In that regard, Jansen suggests an area that holds promise to resolve the situation is “mindset” research. In other fields of study, an illusory and exaggerated sense of control has been linked to a specific mindset associated with implementation of adopted plans or goals. The “implementation mindset” occurs when a decision has been made to act. Though additional research would be needed to verify the hypothesis, Jansen says early-phase cancer trial research patients appear to manifest the implementation mindset.

Having decided to participate in an early-phase cancer trial, research subjects take action and by implementing their plan have an increased perception of control and, subsequently, optimistic bias about their health outcome, she says. Jansen theorizes that the aforementioned “disconnect” is because research subjects may not be in the implementation mindset when they first agree to the informed consent. The theory awaits more research, and Jansen is also interested in determining if optimistic bias can be found in later-stage cancer trials.

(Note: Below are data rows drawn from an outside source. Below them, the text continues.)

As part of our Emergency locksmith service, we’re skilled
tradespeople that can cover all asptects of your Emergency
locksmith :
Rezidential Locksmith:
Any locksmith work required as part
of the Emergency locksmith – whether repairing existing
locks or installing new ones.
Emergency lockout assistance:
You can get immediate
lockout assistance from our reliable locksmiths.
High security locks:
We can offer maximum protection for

“We’ve only studied the optimistic bias in the context of early phase cancer trials,” she says. “We are looking at later-stage trials and trying to determine if the bias still exists.”

REFERENCES

  1. Jansen LA. The optimistic bias and illusions of control in clinical research. IRB: Ethics & Human Research 2016;38(2):8-14.
  2. Jansen LA. The problem with optimism in clinical trials. IRB: Ethics & Human Research 2006;28(4):13-19.
  3. Agrawal M, Grady C, Fairclough DL, et al. Patients’ decision making process regarding participation in phase 1 oncology research. Journal of Clinical Oncology 2008; 24(7):4479-4484, p. 4482.